Eine Generation brauchte es, bis um 1450 Barthélemy d’Eyck, ein Maler aus den Niederlanden, kam, um den Versuch zu machen, die Prozession zu Ende zu führen. Er starb zwar nicht an der Pest; jedoch auch sein Ansatz wurde aus unbekannten Gründen abgebrochen. Noch eine weitere Generation war nötig, um Jean Colombe um 1485 jene etwas stumpfsinnigen jungen Kleriker ausführen zu lassen, die die letzten Löcher in der Malfläche schließen.

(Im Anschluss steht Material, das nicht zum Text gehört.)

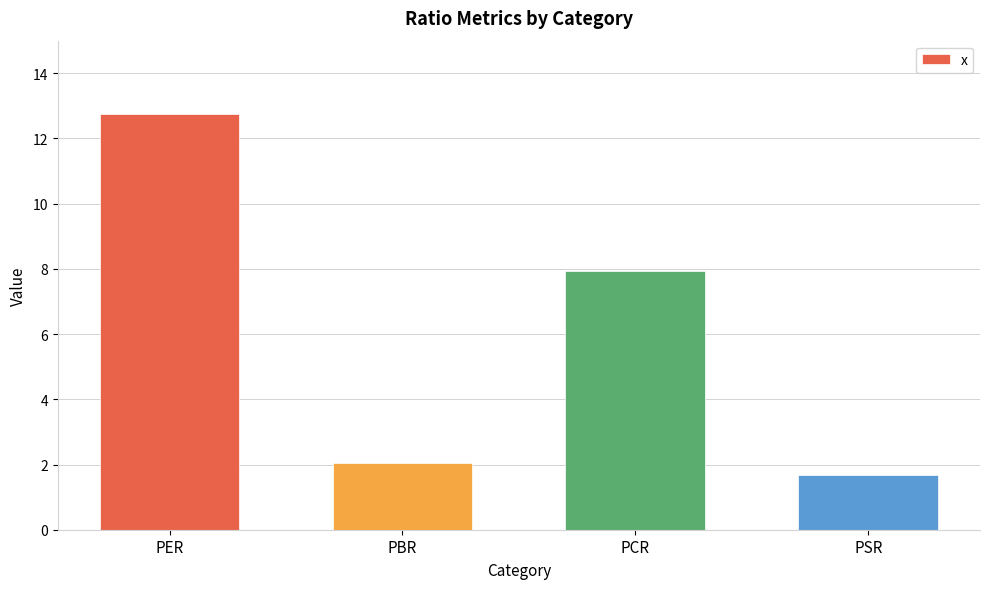

The chart shows a value of 1.7 at PSR. True or false?

True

Das Beispiel zeigt zugleich, was die Pest für die Kultur seit dem Schwarzen Tod bedeutete: Sie warf die Menschen zurück, sie verdichtete die schwarze Todesmeditation, auf die sich die Bildende Kunst schon eingestellt hatte, lange bevor das genuesische Schiff aus Caffa die Krankheit nach Italien brachte.


Literatur:

Millard Meiss, French Painting in the Time of Jean de Berry: I. The Late 14 th Century and the Patronage of the Duke, London und New York 1967, II. The Boucicaut Master, London und New York 1968, III. The Limbourgs and Their Contemporaries, London und New York: Brazilles 1974.

Ders., La mort et l’office des morts à l’époque du maitre de Boucicaut et des Limbourg, in: Revue de l’art 1 (1968), 17-25.

Luciano Bellosi, Buffalmacco e il trionfo della morte, Turin 1974.

Reinhold Hammerstein, Tanz und Musik des Todes. Die Mittelalterlichen Totentänze und ihr Nachleben. Bern und München 1980.

Susanna Partsch, Profane Buchmalerei der bürgerlichen Gesellschaft im spätmittelalterlichen Florenz. Der Specchio Umano des Getreidehändlers Domenico Lenzi, (Heidelberger Kunstgeschichtliche Abhandlungen 16) Worms 1981.

Heinrich Dormeier, St. Rochus, die Pest und die Imhoffs in Nürnberg vor und während der Revolution, in: Anzeiger des Germanischen Nationalmuseums 1995. S. 7 – 72.